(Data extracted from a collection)
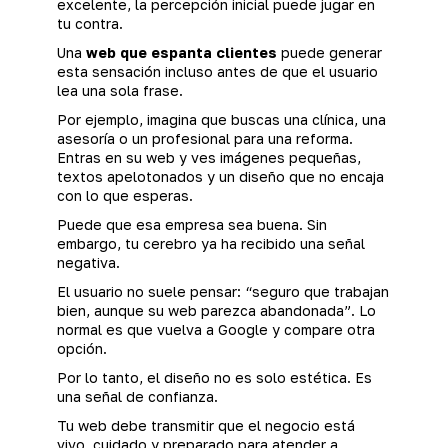
excelente, la percepción inicial puede jugar en
tu contra.
Una
web que espanta clientes
puede generar
esta sensación incluso antes de que el usuario
lea una sola frase.
Por ejemplo, imagina que buscas una clínica, una
asesoría o un profesional para una reforma.
Entras en su web y ves imágenes pequeñas,
textos apelotonados y un diseño que no encaja
con lo que esperas.
Puede que esa empresa sea buena. Sin
embargo, tu cerebro ya ha recibido una señal
negativa.
El usuario no suele pensar: “seguro que trabajan
bien, aunque su web parezca abandonada”. Lo
normal es que vuelva a Google y compare otra
opción.
Por lo tanto, el diseño no es solo estética. Es
una señal de confianza.
Tu web debe transmitir que el negocio está
vivo, cuidado y preparado para atender a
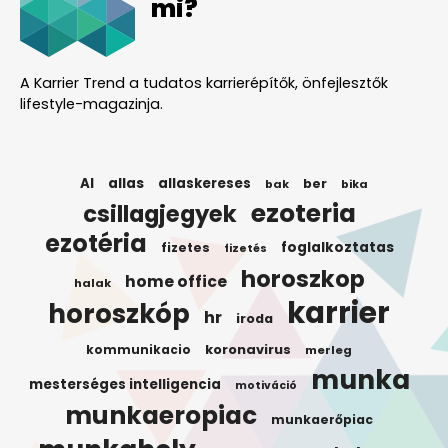
mi?
A Karrier Trend a tudatos karrierépítők, önfejlesztők
lifestyle-magazinja.
AI
allas
allaskereses
ber
bak
bika
ezoteria
csillagjegyek
ezotéria
foglalkoztatas
fizetes
fizetés
horoszkop
home office
halak
karrier
horoszkóp
hr
iroda
koronavirus
kommunikacio
merleg
munka
mesterséges intelligencia
motiváció
munkaeropiac
munkaerőpiac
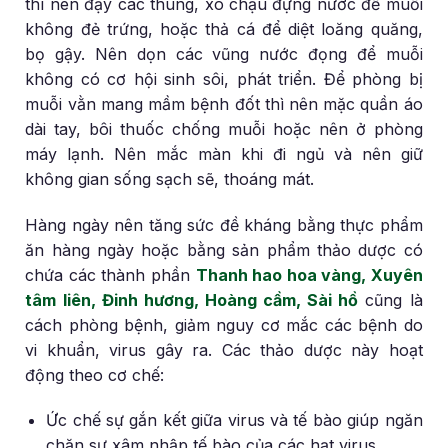
thì nên đậy các thùng, xô chậu đựng nước để muỗi
không đẻ trứng, hoặc thả cá để diệt loăng quăng,
bọ gậy. Nên dọn các vũng nước đọng để muỗi
không có cơ hội sinh sôi, phát triển. Để phòng bị
muỗi vằn mang mầm bệnh đốt thì nên mặc quần áo
dài tay, bôi thuốc chống muỗi hoặc nên ở phòng
máy lạnh. Nên mắc màn khi đi ngủ và nên giữ
không gian sống sạch sẽ, thoáng mát.
Hàng ngày nên tăng sức đề kháng bằng thực phẩm
ăn hàng ngày hoặc bằng sản phẩm thảo dược có
chứa các thành phần
Thanh hao hoa vàng, Xuyên
tâm liên, Đinh hương, Hoàng cầm, Sài hồ
cũng là
cách phòng bệnh, giảm nguy cơ mắc các bệnh do
vi khuẩn, virus gây ra. Các thảo dược này hoạt
động theo cơ chế:
Ức chế sự gắn kết giữa virus và tế bào giúp ngăn
chặn sự xâm nhập tế bào của các hạt virus.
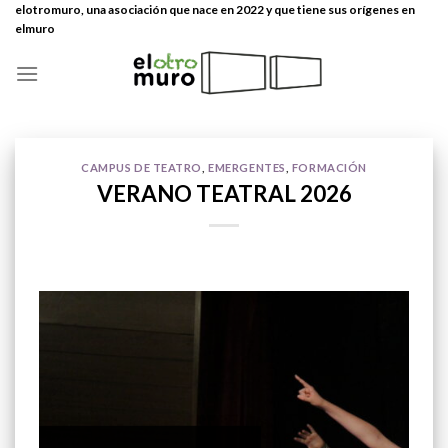
Skip
elotromuro, una asociación que nace en 2022 y que tiene sus orígenes en
elmuro
to
content
CAMPUS DE TEATRO
,
EMERGENTES
,
FORMACIÓN
VERANO TEATRAL 2026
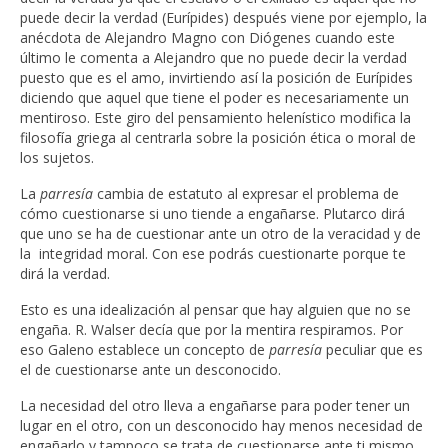
puede decir la verdad (Eurípides) después viene por ejemplo, la
anécdota de Alejandro Magno con Diógenes cuando este
último le comenta a Alejandro que no puede decir la verdad
puesto que es el amo, invirtiendo así la posición de Eurípides
diciendo que aquel que tiene el poder es necesariamente un
mentiroso. Este giro del pensamiento helenístico modifica la
filosofía griega al centrarla sobre la posición ética o moral de
los sujetos.
La
parresía
cambia de estatuto al expresar el problema de
cómo cuestionarse si uno tiende a engañarse. Plutarco dirá
que uno se ha de cuestionar ante un otro de la veracidad y de
la integridad moral. Con ese podrás cuestionarte porque te
dirá la verdad.
Esto es una idealización al pensar que hay alguien que no se
engaña. R. Walser decía que por la mentira respiramos. Por
eso Galeno establece un concepto de
parresía
peculiar que es
el de cuestionarse ante un desconocido.
La necesidad del otro lleva a engañarse para poder tener un
lugar en el otro, con un desconocido hay menos necesidad de
engañarlo y tampoco se trata de cuestionarse ante ti mismo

WHAT TO DO: Every entry above is to be set down exactly; the pictures are to be left out.

RESULT OF THIS EXERCISE:
excelente, la percepción inicial puede jugar en
tu contra.
Una
web que espanta clientes
puede generar
esta sensación incluso antes de que el usuario
lea una sola frase.
Por ejemplo, imagina que buscas una clínica, una
asesoría o un profesional para una reforma.
Entras en su web y ves imágenes pequeñas,
textos apelotonados y un diseño que no encaja
con lo que esperas.
Puede que esa empresa sea buena. Sin
embargo, tu cerebro ya ha recibido una señal
negativa.
El usuario no suele pensar: “seguro que trabajan
bien, aunque su web parezca abandonada”. Lo
normal es que vuelva a Google y compare otra
opción.
Por lo tanto, el diseño no es solo estética. Es
una señal de confianza.
Tu web debe transmitir que el negocio está
vivo, cuidado y preparado para atender a
mi?
A Karrier Trend a tudatos karrierépítők, önfejlesztők
lifestyle-magazinja.
AI
allas
allaskereses
ber
bak
bika
ezoteria
csillagjegyek
ezotéria
foglalkoztatas
fizetes
fizetés
horoszkop
home office
halak
karrier
horoszkóp
hr
iroda
koronavirus
kommunikacio
merleg
munka
mesterséges intelligencia
motiváció
munkaeropiac
munkaerőpiac
thì nên đậy các thùng, xô chậu đựng nước để muỗi
không đẻ trứng, hoặc thả cá để diệt loăng quăng,
bọ gậy. Nên dọn các vũng nước đọng để muỗi
không có cơ hội sinh sôi, phát triển. Để phòng bị
muỗi vằn mang mầm bệnh đốt thì nên mặc quần áo
dài tay, bôi thuốc chống muỗi hoặc nên ở phòng
máy lạnh. Nên mắc màn khi đi ngủ và nên giữ
không gian sống sạch sẽ, thoáng mát.
Hàng ngày nên tăng sức đề kháng bằng thực phẩm
ăn hàng ngày hoặc bằng sản phẩm thảo dược có
chứa các thành phần
Thanh hao hoa vàng, Xuyên
tâm liên, Đinh hương, Hoàng cầm, Sài hồ
cũng là
cách phòng bệnh, giảm nguy cơ mắc các bệnh do
vi khuẩn, virus gây ra. Các thảo dược này hoạt
động theo cơ chế:
Ức chế sự gắn kết giữa virus và tế bào giúp ngăn
chặn sự xâm nhập tế bào của các hạt virus.
Skip
elotromuro, una asociación que nace en 2022 y que tiene sus orígenes en
elmuro
to
content
CAMPUS DE TEATRO
,
EMERGENTES
,
FORMACIÓN
VERANO TEATRAL 2026
puede decir la verdad (Eurípides) después viene por ejemplo, la
anécdota de Alejandro Magno con Diógenes cuando este
último le comenta a Alejandro que no puede decir la verdad
puesto que es el amo, invirtiendo así la posición de Eurípides
diciendo que aquel que tiene el poder es necesariamente un
mentiroso. Este giro del pensamiento helenístico modifica la
filosofía griega al centrarla sobre la posición ética o moral de
los sujetos.
La
parresía
cambia de estatuto al expresar el problema de
cómo cuestionarse si uno tiende a engañarse. Plutarco dirá
que uno se ha de cuestionar ante un otro de la veracidad y de
la integridad moral. Con ese podrás cuestionarte porque te
dirá la verdad.
Esto es una idealización al pensar que hay alguien que no se
engaña. R. Walser decía que por la mentira respiramos. Por
eso Galeno establece un concepto de
parresía
peculiar que es
el de cuestionarse ante un desconocido.
La necesidad del otro lleva a engañarse para poder tener un
lugar en el otro, con un desconocido hay menos necesidad de
engañarlo y tampoco se trata de cuestionarse ante ti mismo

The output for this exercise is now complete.